Она идет от пристани вверх по немощеной пыльной дороге, бурьян по сторонам, белая церковь впереди, геометрия стен, а потом обрыв в кипень голубых куполов, и все это вырастает из-за пригорка, покрытого мелкой кудрявой травой, а дальше пыль неметенных улиц, и при виде домика в три окна на тихой боковой улице и бабки с суровым оглядом вослед — стыдная мысль остаться навсегда, сесть, нет, воссесть на лавку, как та бабка, поутру выходить в огород, где остро пахнет увядающей картофельной ботвой, а потом... Потом «Заря» на Оке, заменившая тихоходные катера, и хныкавший от жары Петька, и где-то новая пристань — кажется, Соколова Пустынь... пустынь — слабый отзвук Достоевского среди брызг моторных лодок и многоцветья кажущихся с реки игрушечными машин на берегу...

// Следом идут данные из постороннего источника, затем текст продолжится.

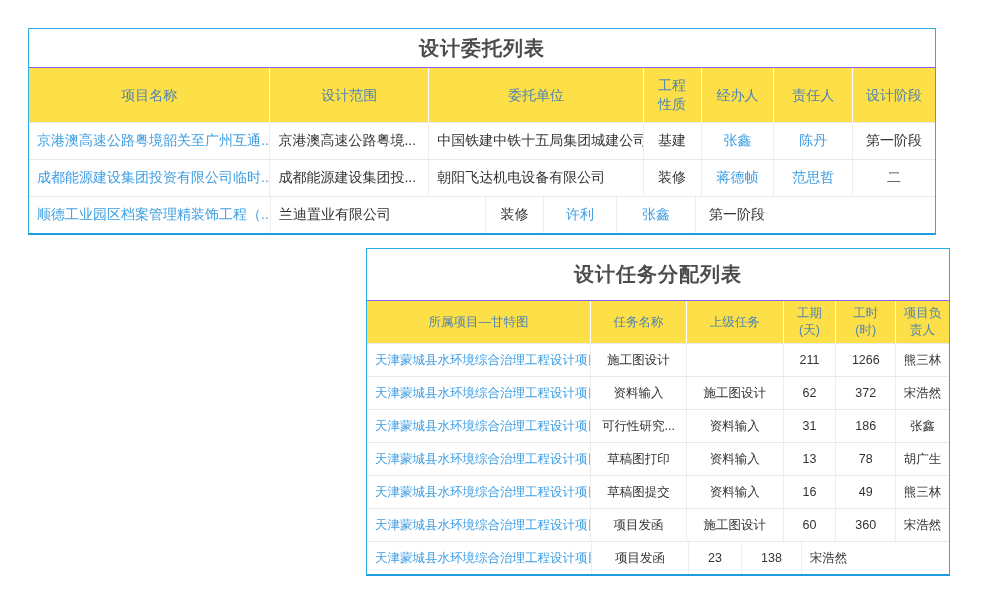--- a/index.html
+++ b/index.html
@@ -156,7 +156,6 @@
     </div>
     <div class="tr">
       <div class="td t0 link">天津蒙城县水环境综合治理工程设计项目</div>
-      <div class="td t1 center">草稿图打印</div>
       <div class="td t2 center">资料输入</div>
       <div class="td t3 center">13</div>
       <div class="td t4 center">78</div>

Или это демонстрация, май, Ялта... Улицы, спускающиеся к морю, перекрыты. Колонны с транспарантами, ждущие своей очереди, вся Большая Ялта — Гурфуз, Никитский сад, Алупка, Артек, Симеиз... гармонь, и в кругу немолодом, женском — рыжий веснушчатый парень в зеленом бархатном костюме с накладными плечами, подтягивая узкие брюки, пляшет русскую. И бархат, и крой моднейшего пиджака, и азарт на скуластом его лице, и хоровод грузных женщин в кримпленовых костюмах — все перепутано, все не совпадает: кримплен, бархат, фигуры, лица, их выражения, но обряд все тот же, не отменяемый никакими переменами, — гармонь, частушки и русская пляска в заморском тесном костюме... Потом Денисов твердо прошел сквозь толпу, миновал оцепление милиционеров (они посторонились, их пропуская) и поставил Таню так, чтобы ей было все видно — и море, и иностранный, украшенный флагами пароход, и набережную, по которой шли люди, и оркестр напротив праздничных трибун с пухлым улыбчивым дирижером, так отчаянно взмахивавшим руками, словно он каждый раз изумленно вскрикивал «ой, мамочка», и рядом с оркестром маленький мальчик, музыкантский сын, в черном костюмчике с белым бантом на груди, все бил и бил в барабан серьезно и строго.
Такие разные люди шли в колоннах, каких и не увидишь никогда в Москве. Сначала старые большевики и партизаны, освободители города, старики и старухи на распухших ногах... парусиновые туфли, домашние тапочки, ветхие плащи и выцветшие шляпы, ветхие лица и выцветшие глаза открывали из года в год демонстрации в Ялте. А дальше моторизованный нарядный Артек, дальше веселые лица, непривычно много веселых лиц сразу, люди, одетые старательно, но немодно, и слишком много отвисших не по возрасту рано женских животов, прикрытых праздничной одеждой, и слишком много черных мужских костюмов в ослепительно солнечный день, когда и море, и небо, и лиловый куст глицинии на набережной, и бутоны роз, готовые раскрыться, и стройные иностранки в широкополых шляпах, машущие руками с палуб корабля, — все взывает к другим цветам, окраскам, к изящной, красивой жизни... А на набережной между тем движется, торопится не отстать от своих малоразноцветная, неподтянутая, неизящная жизнь, выросшая из годов послевоенных, полубездомных, возобновленная в разрушенном городе в полуразрушенной стране, жизнь, поднятая, построенная, худо ли, бедно ли, но именно этими людьми, их трудом, недоеданием, нелегким их бытом, жизнь, которая иностранцам с корабля могла казаться неказистой и бедной рядом с синим морем и зелеными близкими горами на фоне белого прекрасного города.